[start TEXT SECTION]
Divine Providence moved one Renauld, a physician, to join Albert, a
little before the death of the saint. They buried St. William's body in
his little garden, and studied to live according to his maxims and
example. Some time after, their number increasing, they built a chapel
over their founder's grave, with a little hermitage. This was the origin
of the Gulielmites, or Hermits of St. William, spread in the next age
over Italy, France, Flanders, and Germany. They went barefoot, and their
fasts were almost continual: but pope Gregory IX. mitigated their
austerities, and gave them the rule of St. Benedict, which they still
observe. The order is now become a congregation united to the hermits of
St. Austin, except twelve houses to the Low Countries, which still
retain the rule of the Gulielmites, which is that of St. Benedict, with
a white habit like that of the Cistercians.
[end TEXT SECTION]
EXERCISES:
(1) Using the passage on the Hermits of St. William, answer the following:
(a) What was Renauld's profession?
(b) Which pope mitigated the hermits' austerities?
(c) How many houses in the Low Countries still retain the rule of the Gulielmites?
(2) Reproduce part of the passage on the Hermits of St. William, beginning at the words "Divine Providence moved" and stopping after "of the Cistercians.". In that part, substitute "hardships" for "austerities".
(3) Proceed with the passage on the Hermits of St. William, writing on from its final sentence.
[start RECORDED INFORMATION]
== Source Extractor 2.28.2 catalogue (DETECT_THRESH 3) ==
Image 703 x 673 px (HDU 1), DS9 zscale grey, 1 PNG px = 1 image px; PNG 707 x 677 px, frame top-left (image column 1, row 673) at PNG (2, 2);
[end RECORDED INFORMATION]
EXERCISE RESULTS:
(1)
(a) He was a physician.
(b) Pope Gregory IX.
(c) Twelve.

(2)
Divine Providence moved one Renauld, a physician, to join Albert, a
little before the death of the saint. They buried St. William's body in
his little garden, and studied to live according to his maxims and
example. Some time after, their number increasing, they built a chapel
over their founder's grave, with a little hermitage. This was the origin
of the Gulielmites, or Hermits of St. William, spread in the next age
over Italy, France, Flanders, and Germany. They went barefoot, and their
fasts were almost continual: but pope Gregory IX. mitigated their
hardships, and gave them the rule of St. Benedict, which they still
observe. The order is now become a congregation united to the hermits of
St. Austin, except twelve houses to the Low Countries, which still
retain the rule of the Gulielmites, which is that of St. Benedict, with
a white habit like that of the Cistercians.

(3)
The feast of St. William is kept at Paris in the Abbey of
Blancs-Manteaux, so called from certain religious men for whom it was
founded, who wore white cloaks, and were of a mendicant Order, called of
the Servants of the Virgin Mary: founded at Marseilles, and approved by
Alexander IV., in 1257. This order being extinguished, by virtue of the
decree of the second council of Lyons, in 1274, by which all mendicants,
except the four great Orders of Dominicans, Franciscans, Carmelites, and
Austin friars, were abolished, this monastery was bestowed on the
Gulielmites, who removed hither from Montrouge, near Paris, in 1297. The
prior and monks embraced the order of St. Bennet, and the reformation of
the Congregation of St. Vanne of Verdun, soon after called in France, of
St. Maur, in 1618, and this is in order the fifth house of that
Congregation in France, before the abbeys of St. Germany-des-Prez, and
St. Denys.[1]

Footnotes:
1. Villefore confounds this saint with St. William, founder of the
hermits of Monte Virgine in the kingdom of Naples, who lived in
great repute with king Roger, and is commemorated in the Roman
Martyrology, June 25. Others confound him with St. William, duke of
Aquitaine, a monk of Gellone. He was a great general, and often
vanquished the Saracens who invaded Languedoc. In recompense,
Charlemagne made him duke or governor of Aquitaine, and appointed
Toulouse for his residence. Some years after, in 806, having
obtained the consent of his duchess, (who also renounced the world,)
and or Charlemagne, though with great difficulty, he made his
monastic profession at Gellone, a monastery which he had founded in
a valley of that name, a league distant from Aniane, in the diocese
of Lodeve. St. William received the habit at the hands of St.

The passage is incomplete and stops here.